Since England has the highest mortality rates from respiratory diseases, how do you think this project will help combat this issue?

If the use of these technologies in children’s homes can bring down the number of times unscheduled or emergency healthcare visits for asthma treatment occur, then this is an important step in improving asthma outcomes for children.. We can then find ways to incorporate this technology as part of our everyday care of children with asthma.

Can you further explain how TEAMcare proposes to improve the life expectancy gaps of socioeconomically deprived areas in England? 

This trial will be running for 2 years, and we will be running across three boroughs within London: Southwark, Lambeth, and Tower Hamlets. We are trying to enroll 1500 children over the trial period. Alongside this, this will look at how the technologies are tolerated by patients, their parents/carers and healthcare professionals. By collecting this information we can also inform discussions with commissioning bodies should the devices be successful in improving asthma outcomes meaning they could become part of standard care more quickly.

These three boroughs are diverse communities with high levels of deprivation. Improving the outcomes for asthma in these areas is not straightforward, there are a lot of factors to consider, but embedding the trial and potential future use of these technologies within established specialist care in the community gives us a good chance of success.

The nice thing about this trial and technologies that we might be able to bring into standard care is that they are used in the home. This will allow the patients to have control over their own interventions without additional hospital visits or new medications.

By doing this trial in areas with significant levels of deprivation, we can be reassured that if the technologies are successful in improving asthma outcomes, these interventions work for some of the children that need them most.

Do you believe that enhanced remote asthma monitoring in children and young people results in fewer asthma attacks?

We don’t know yet, but these are devices that are already on the market and have been shown to work in other populations. From the work that has been done before, we have reason to believe that it will make a difference, we just need to make sure they make a big enough difference that it’s worth using them more widely.

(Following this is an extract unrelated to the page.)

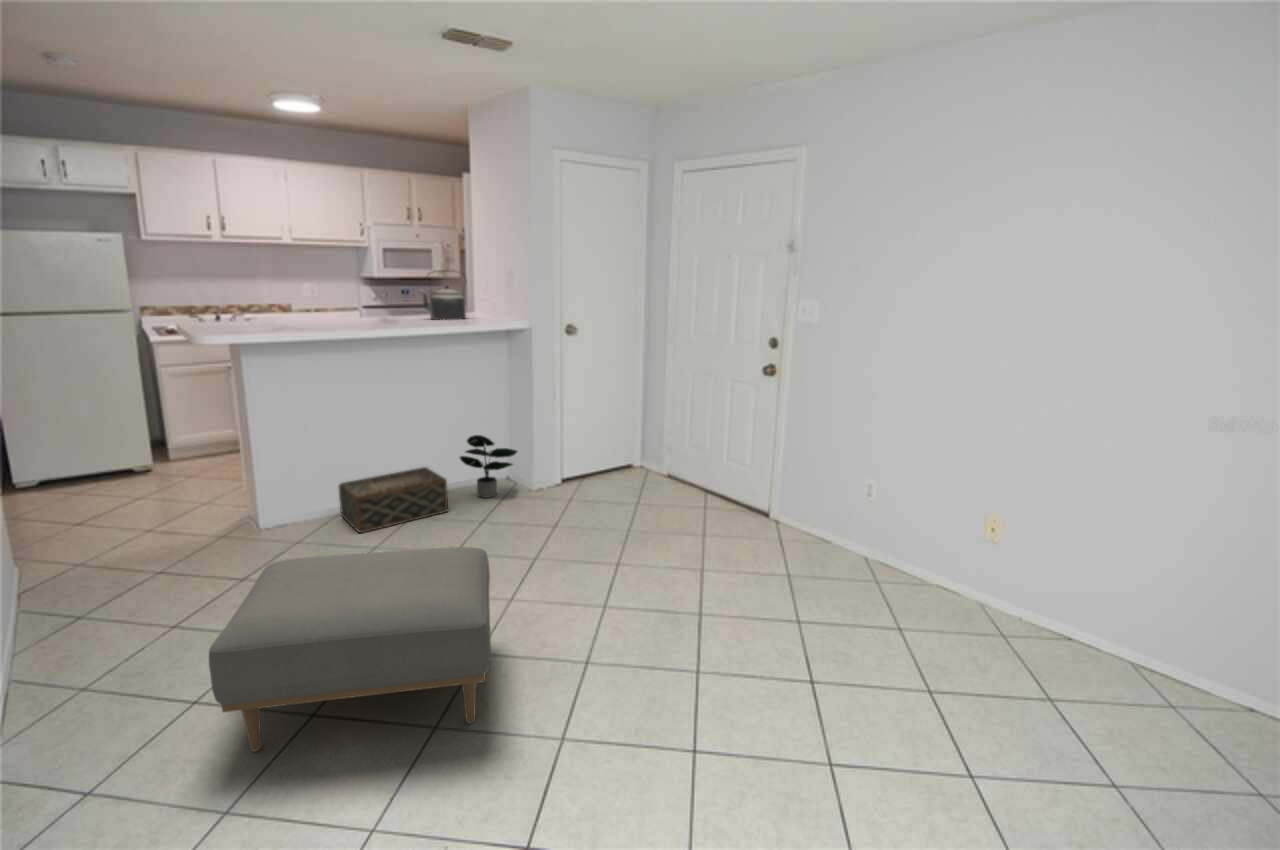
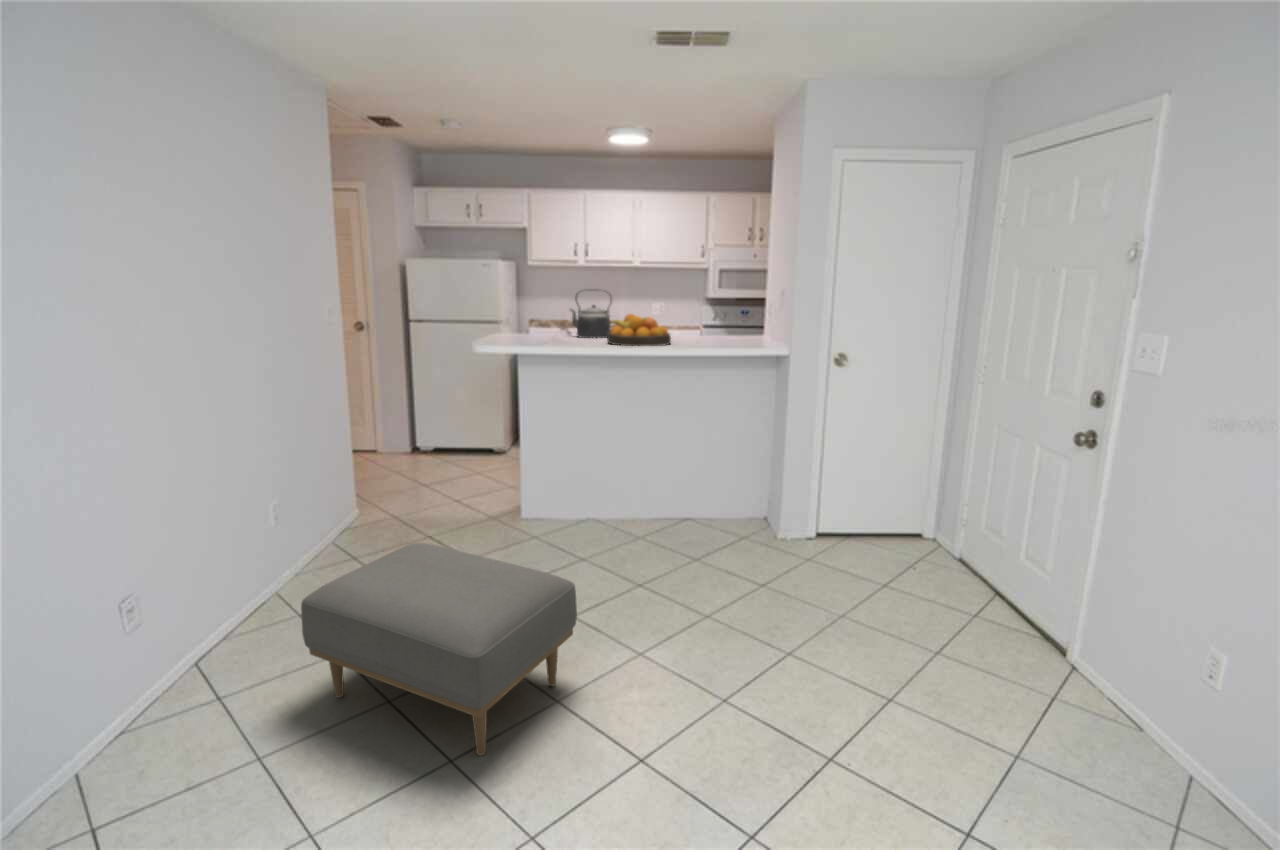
kettle: present [420,270,466,320] -> present [570,290,612,338]
fruit bowl: none [346,295,418,329] -> present [607,314,671,346]
potted plant: present [460,435,517,498] -> none [701,465,762,535]
woven basket: present [338,467,448,533] -> none [582,488,675,539]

Why do you think it so important for children and young people to be included in this project and how will it help them throughout their lifespan?

The age of children in this study is 6-16 years, so many children, especially on the older end of this spectrum, will be starting to take control of their own health and asthma. With the technologies in this trial, they have something that they can control using their phones at home and giving them a sense of control is a positive thing and might also help improve asthma outcomes. Additionally, participating in research for children can be an empowering experience. It shows them that we care about their health and we care about their opinions, and we want children and young people to feel important and listened to.